- Listed records -
================

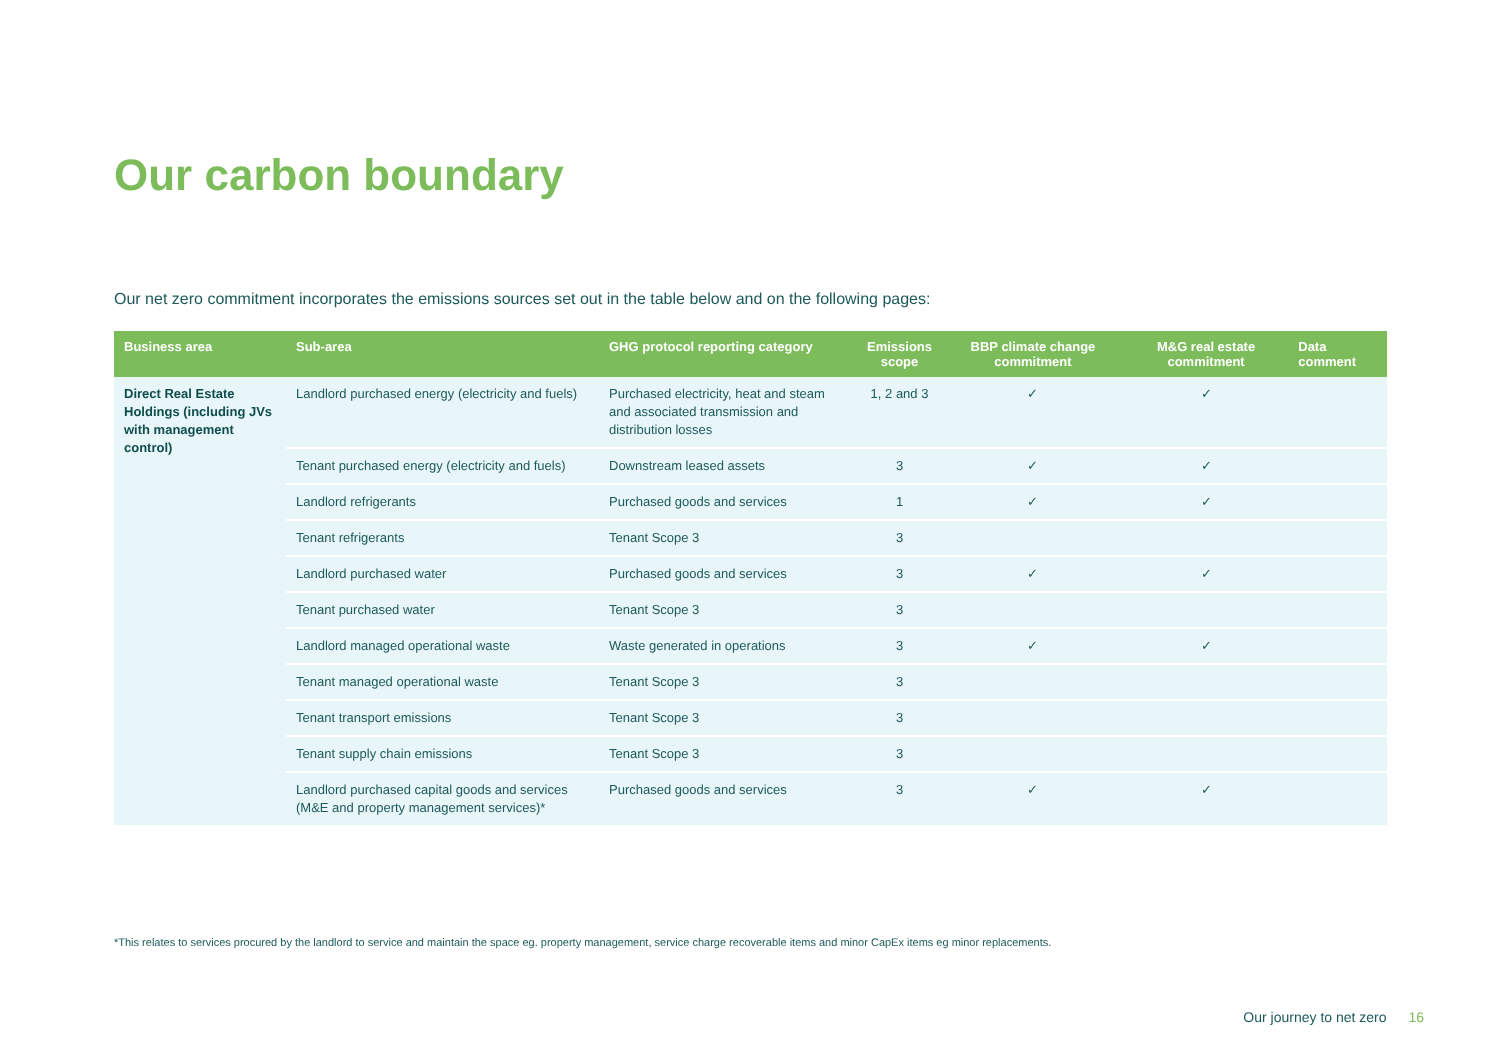Our carbon boundary
Our net zero commitment incorporates the emissions sources set out in the table below and on the following pages:
| Business area | Sub-area | GHG protocol reporting category | Emissions scope | BBP climate change commitment | M&G real estate commitment | Data comment |
| --- | --- | --- | --- | --- | --- | --- |
| Direct Real Estate Holdings (including JVs with management control) | Landlord purchased energy (electricity and fuels) | Purchased electricity, heat and steam and associated transmission and distribution losses | 1, 2 and 3 | ✓ | ✓ | |
| | Tenant purchased energy (electricity and fuels) | Downstream leased assets | 3 | ✓ | ✓ | |
| | Landlord refrigerants | Purchased goods and services | 1 | ✓ | ✓ | |
| | Tenant refrigerants | Tenant Scope 3 | 3 | | | |
| | Landlord purchased water | Purchased goods and services | 3 | ✓ | ✓ | |
| | Tenant purchased water | Tenant Scope 3 | 3 | | | |
| | Landlord managed operational waste | Waste generated in operations | 3 | ✓ | ✓ | |
| | Tenant managed operational waste | Tenant Scope 3 | 3 | | | |
| | Tenant transport emissions | Tenant Scope 3 | 3 | | | |
| | Tenant supply chain emissions | Tenant Scope 3 | 3 | | | |
| | Landlord purchased capital goods and services (M&E and property management services)* | Purchased goods and services | 3 | ✓ | ✓ | |
*This relates to services procured by the landlord to service and maintain the space eg. property management, service charge recoverable items and minor CapEx items eg minor replacements.
Our journey to net zero 16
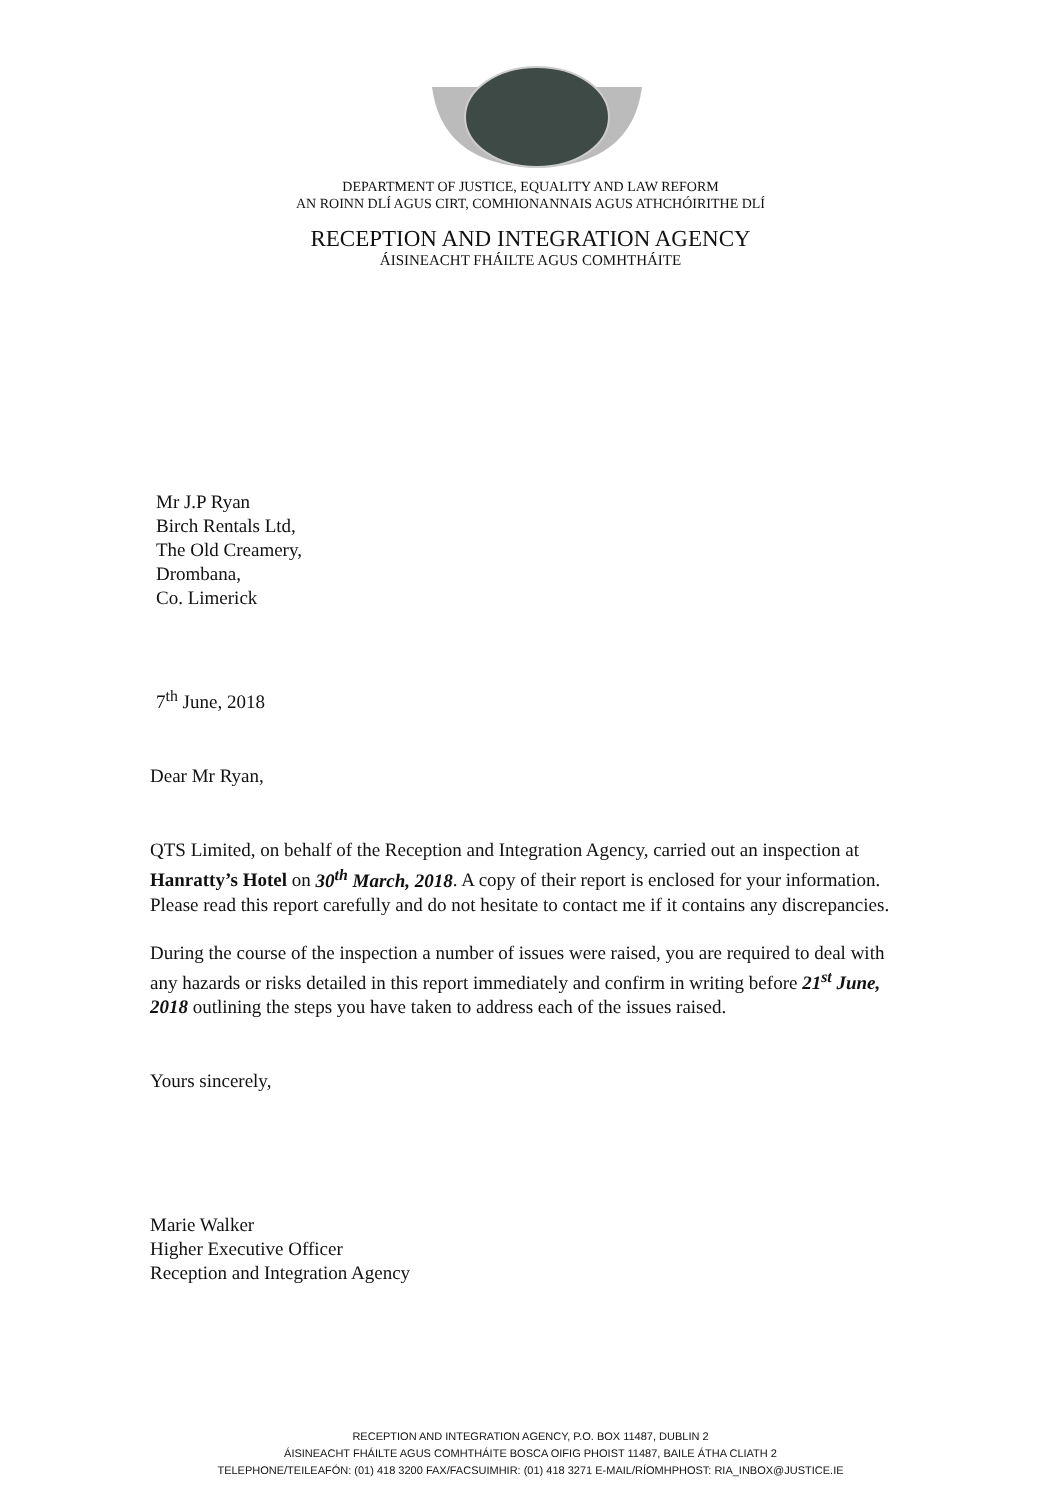DEPARTMENT OF JUSTICE, EQUALITY AND LAW REFORM
AN ROINN DLÍ AGUS CIRT, COMHIONANNAIS AGUS ATHCHÓIRITHE DLÍ
RECEPTION AND INTEGRATION AGENCY
ÁISINEACHT FHÁILTE AGUS COMHTHÁITE
Mr J.P Ryan
Birch Rentals Ltd,
The Old Creamery,
Drombana,
Co. Limerick
7<sup>th</sup> June, 2018
Dear Mr Ryan,
QTS Limited, on behalf of the Reception and Integration Agency, carried out an inspection at Hanratty’s Hotel on 30<sup>th</sup> March, 2018. A copy of their report is enclosed for your information. Please read this report carefully and do not hesitate to contact me if it contains any discrepancies.
During the course of the inspection a number of issues were raised, you are required to deal with any hazards or risks detailed in this report immediately and confirm in writing before 21<sup>st</sup> June, 2018 outlining the steps you have taken to address each of the issues raised.
Yours sincerely,
Marie Walker
Higher Executive Officer
Reception and Integration Agency
RECEPTION AND INTEGRATION AGENCY, P.O. BOX 11487, DUBLIN 2
ÁISINEACHT FHÁILTE AGUS COMHTHÁITE BOSCA OIFIG PHOIST 11487, BAILE ÁTHA CLIATH 2
TELEPHONE/TEILEAFÓN: (01) 418 3200 FAX/FACSUIMHIR: (01) 418 3271 E-MAIL/RÍOMHPHOST: RIA_INBOX@JUSTICE.IE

================

- Your task -
The expected output is the complete listing, word for word, without any picture.

- Answer -
Our carbon boundary
Our net zero commitment incorporates the emissions sources set out in the table below and on the following pages:
| Business area | Sub-area | GHG protocol reporting category | Emissions scope | BBP climate change commitment | M&G real estate commitment | Data comment |
| --- | --- | --- | --- | --- | --- | --- |
| Direct Real Estate Holdings (including JVs with management control) | Landlord purchased energy (electricity and fuels) | Purchased electricity, heat and steam and associated transmission and distribution losses | 1, 2 and 3 | ✓ | ✓ | |
| | Tenant purchased energy (electricity and fuels) | Downstream leased assets | 3 | ✓ | ✓ | |
| | Landlord refrigerants | Purchased goods and services | 1 | ✓ | ✓ | |
| | Tenant refrigerants | Tenant Scope 3 | 3 | | | |
| | Landlord purchased water | Purchased goods and services | 3 | ✓ | ✓ | |
| | Tenant purchased water | Tenant Scope 3 | 3 | | | |
| | Landlord managed operational waste | Waste generated in operations | 3 | ✓ | ✓ | |
| | Tenant managed operational waste | Tenant Scope 3 | 3 | | | |
| | Tenant transport emissions | Tenant Scope 3 | 3 | | | |
| | Tenant supply chain emissions | Tenant Scope 3 | 3 | | | |
| | Landlord purchased capital goods and services (M&E and property management services)* | Purchased goods and services | 3 | ✓ | ✓ | |
*This relates to services procured by the landlord to service and maintain the space eg. property management, service charge recoverable items and minor CapEx items eg minor replacements.
Our journey to net zero 16
DEPARTMENT OF JUSTICE, EQUALITY AND LAW REFORM
AN ROINN DLÍ AGUS CIRT, COMHIONANNAIS AGUS ATHCHÓIRITHE DLÍ
RECEPTION AND INTEGRATION AGENCY
ÁISINEACHT FHÁILTE AGUS COMHTHÁITE
Mr J.P Ryan
Birch Rentals Ltd,
The Old Creamery,
Drombana,
Co. Limerick
7<sup>th</sup> June, 2018
Dear Mr Ryan,
QTS Limited, on behalf of the Reception and Integration Agency, carried out an inspection at Hanratty’s Hotel on 30<sup>th</sup> March, 2018. A copy of their report is enclosed for your information. Please read this report carefully and do not hesitate to contact me if it contains any discrepancies.
During the course of the inspection a number of issues were raised, you are required to deal with any hazards or risks detailed in this report immediately and confirm in writing before 21<sup>st</sup> June, 2018 outlining the steps you have taken to address each of the issues raised.
Yours sincerely,
Marie Walker
Higher Executive Officer
Reception and Integration Agency
RECEPTION AND INTEGRATION AGENCY, P.O. BOX 11487, DUBLIN 2
ÁISINEACHT FHÁILTE AGUS COMHTHÁITE BOSCA OIFIG PHOIST 11487, BAILE ÁTHA CLIATH 2
TELEPHONE/TEILEAFÓN: (01) 418 3200 FAX/FACSUIMHIR: (01) 418 3271 E-MAIL/RÍOMHPHOST: RIA_INBOX@JUSTICE.IE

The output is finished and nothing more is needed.